··· Data records

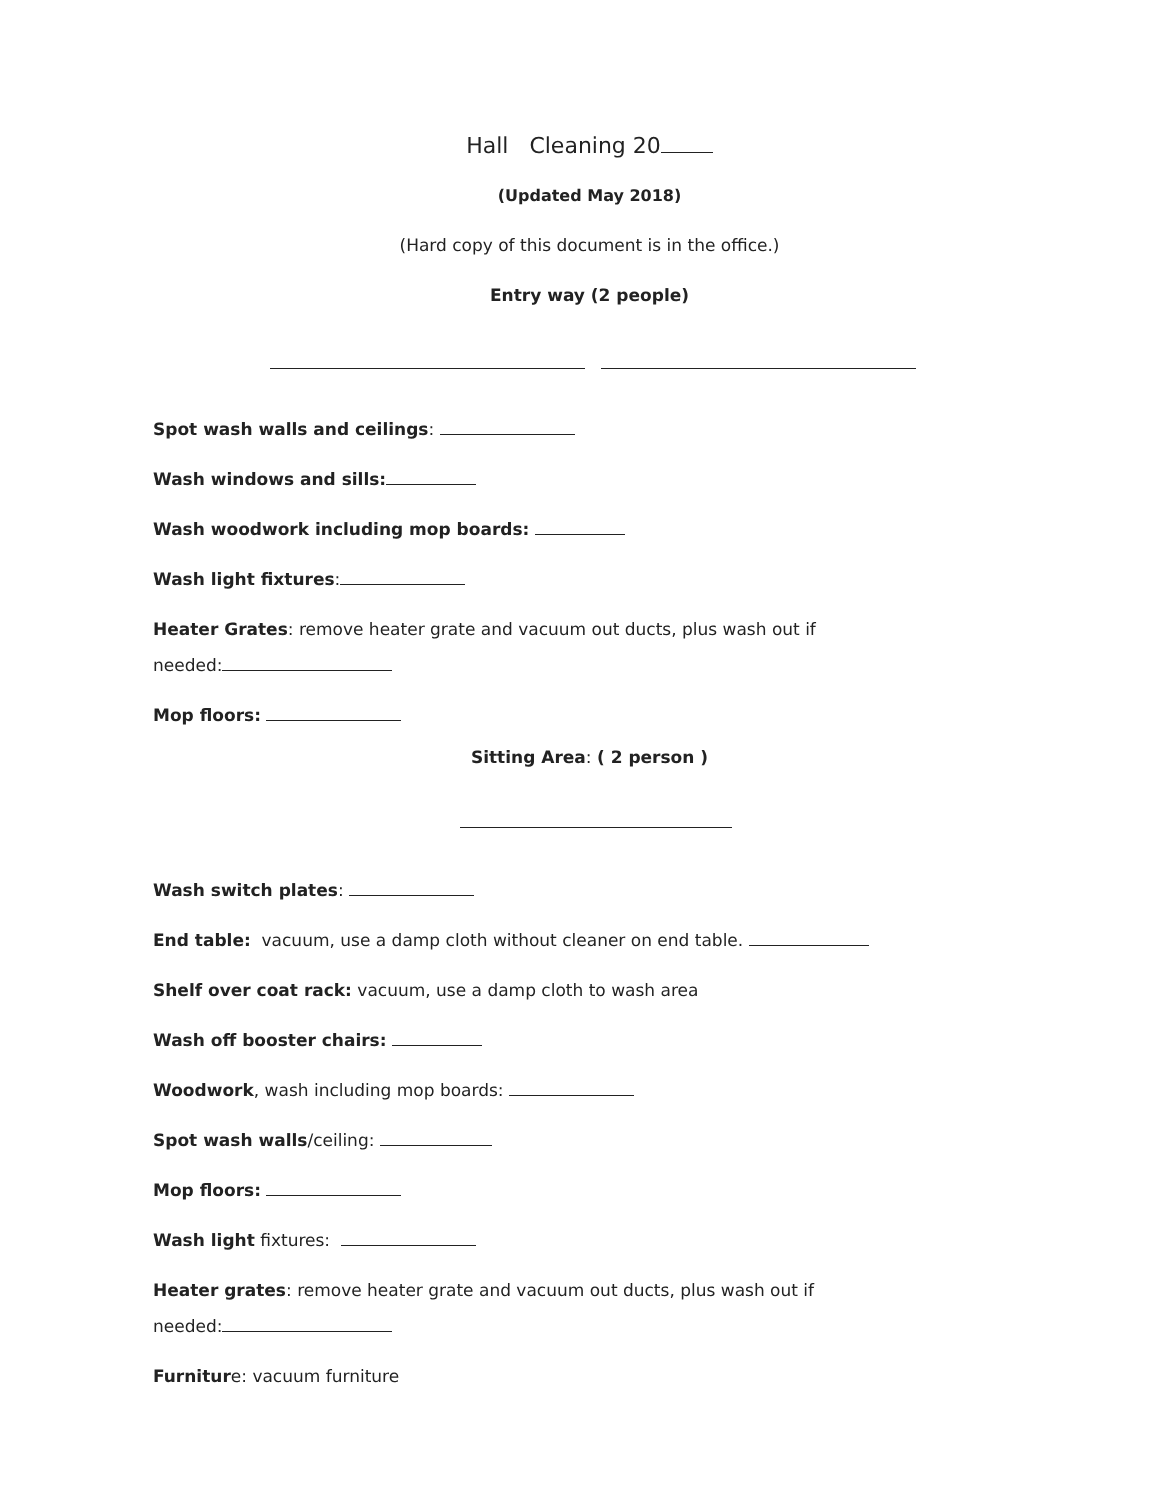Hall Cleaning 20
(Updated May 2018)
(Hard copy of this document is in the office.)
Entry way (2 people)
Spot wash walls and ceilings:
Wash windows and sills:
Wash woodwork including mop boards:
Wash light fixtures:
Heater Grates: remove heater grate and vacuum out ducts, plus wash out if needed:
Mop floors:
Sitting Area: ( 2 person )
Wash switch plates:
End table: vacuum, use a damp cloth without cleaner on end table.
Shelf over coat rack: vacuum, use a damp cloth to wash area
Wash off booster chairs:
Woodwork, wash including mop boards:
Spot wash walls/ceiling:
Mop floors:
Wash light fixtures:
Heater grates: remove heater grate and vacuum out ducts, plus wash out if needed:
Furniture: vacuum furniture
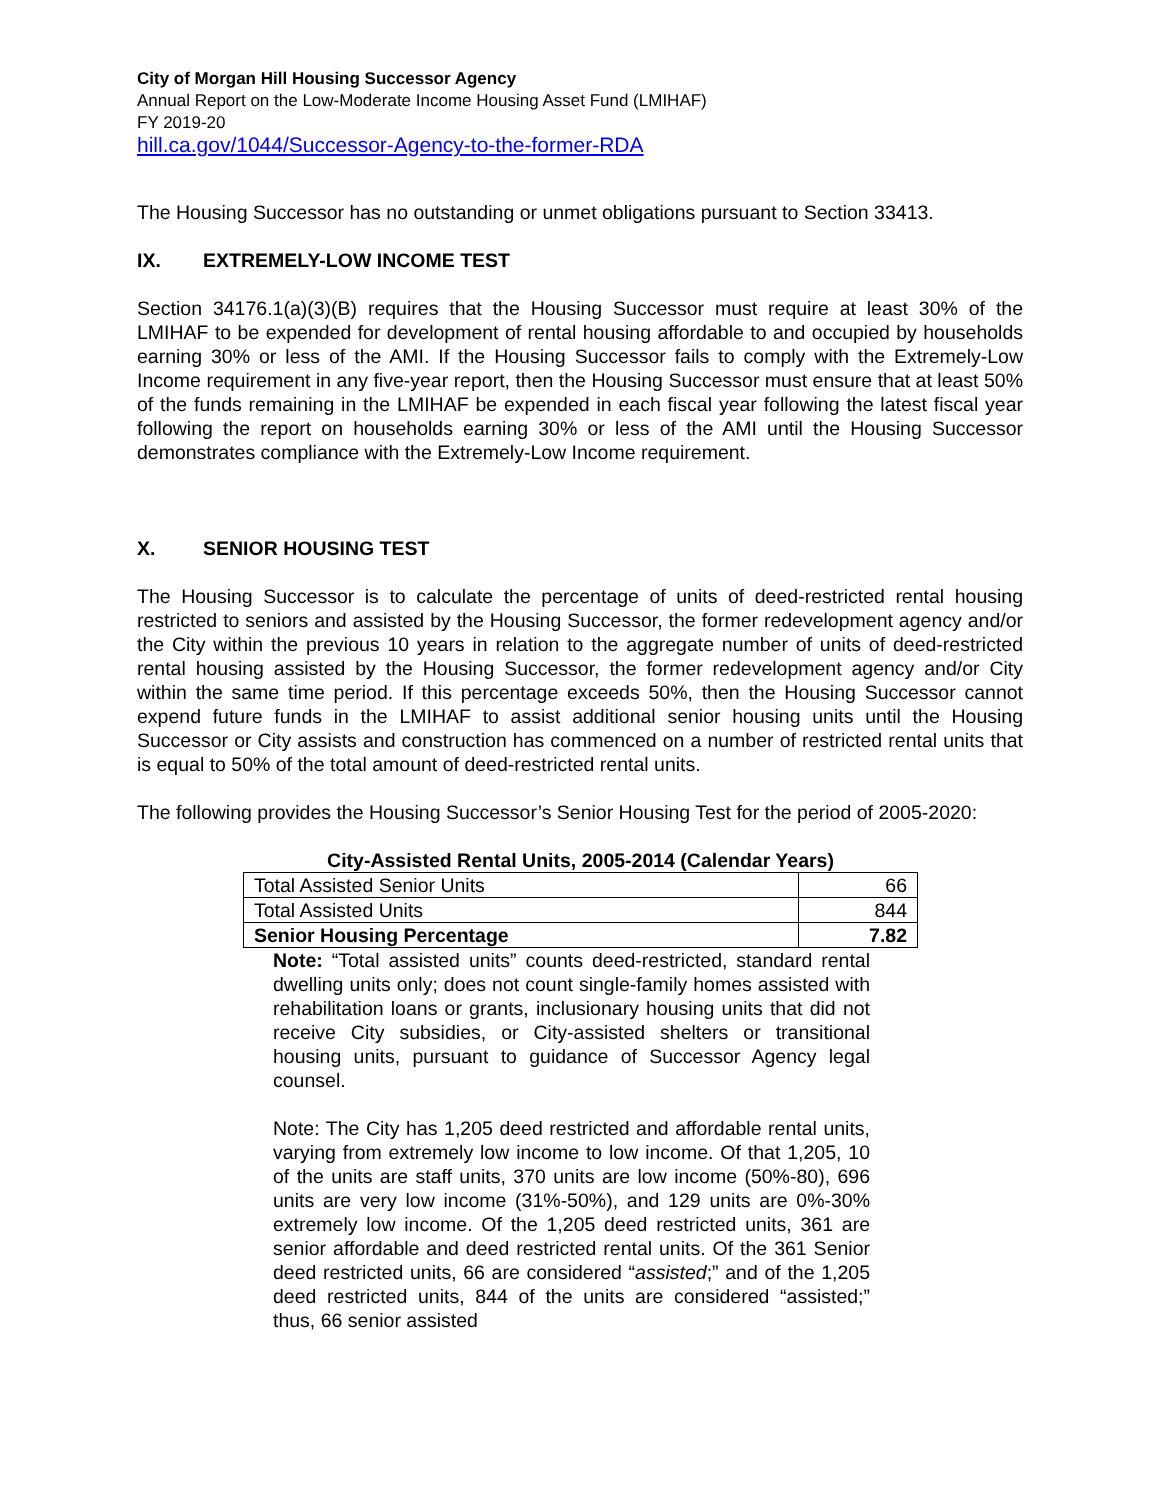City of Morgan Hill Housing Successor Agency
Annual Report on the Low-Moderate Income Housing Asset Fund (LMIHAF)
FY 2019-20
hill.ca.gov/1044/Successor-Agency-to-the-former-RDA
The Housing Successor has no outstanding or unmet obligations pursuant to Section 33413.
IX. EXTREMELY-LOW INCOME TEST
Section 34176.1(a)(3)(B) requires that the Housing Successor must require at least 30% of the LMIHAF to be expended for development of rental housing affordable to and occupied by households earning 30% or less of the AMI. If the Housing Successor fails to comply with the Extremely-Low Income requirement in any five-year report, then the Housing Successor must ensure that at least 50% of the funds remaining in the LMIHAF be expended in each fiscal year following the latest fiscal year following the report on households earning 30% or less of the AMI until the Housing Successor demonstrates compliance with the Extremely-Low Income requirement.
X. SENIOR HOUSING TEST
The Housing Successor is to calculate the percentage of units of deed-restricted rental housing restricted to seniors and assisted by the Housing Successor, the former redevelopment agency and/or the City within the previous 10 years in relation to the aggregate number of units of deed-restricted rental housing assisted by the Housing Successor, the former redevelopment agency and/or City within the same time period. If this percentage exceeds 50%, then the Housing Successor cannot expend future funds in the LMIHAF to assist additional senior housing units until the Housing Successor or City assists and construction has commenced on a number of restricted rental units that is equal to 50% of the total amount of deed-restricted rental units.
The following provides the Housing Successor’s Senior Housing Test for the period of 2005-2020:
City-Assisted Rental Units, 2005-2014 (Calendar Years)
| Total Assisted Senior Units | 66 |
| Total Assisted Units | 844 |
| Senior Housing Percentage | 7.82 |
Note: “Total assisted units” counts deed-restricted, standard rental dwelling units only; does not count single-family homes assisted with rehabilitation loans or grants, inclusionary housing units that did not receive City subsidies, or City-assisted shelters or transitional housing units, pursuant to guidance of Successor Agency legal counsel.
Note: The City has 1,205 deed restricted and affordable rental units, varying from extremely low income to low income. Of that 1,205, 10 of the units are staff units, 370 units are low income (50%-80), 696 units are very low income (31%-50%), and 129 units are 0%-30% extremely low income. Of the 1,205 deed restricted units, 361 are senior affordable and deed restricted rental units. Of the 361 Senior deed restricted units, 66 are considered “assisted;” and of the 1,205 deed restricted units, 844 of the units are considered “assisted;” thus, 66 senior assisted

······

Give back, exactly and with nothing added, the lines from the line containing "Agency legal counsel." through the final line of the records above, both of them included.

#### Answer section
Note: “Total assisted units” counts deed-restricted, standard rental dwelling units only; does not count single-family homes assisted with rehabilitation loans or grants, inclusionary housing units that did not receive City subsidies, or City-assisted shelters or transitional housing units, pursuant to guidance of Successor Agency legal counsel.
Note: The City has 1,205 deed restricted and affordable rental units, varying from extremely low income to low income. Of that 1,205, 10 of the units are staff units, 370 units are low income (50%-80), 696 units are very low income (31%-50%), and 129 units are 0%-30% extremely low income. Of the 1,205 deed restricted units, 361 are senior affordable and deed restricted rental units. Of the 361 Senior deed restricted units, 66 are considered “assisted;” and of the 1,205 deed restricted units, 844 of the units are considered “assisted;” thus, 66 senior assisted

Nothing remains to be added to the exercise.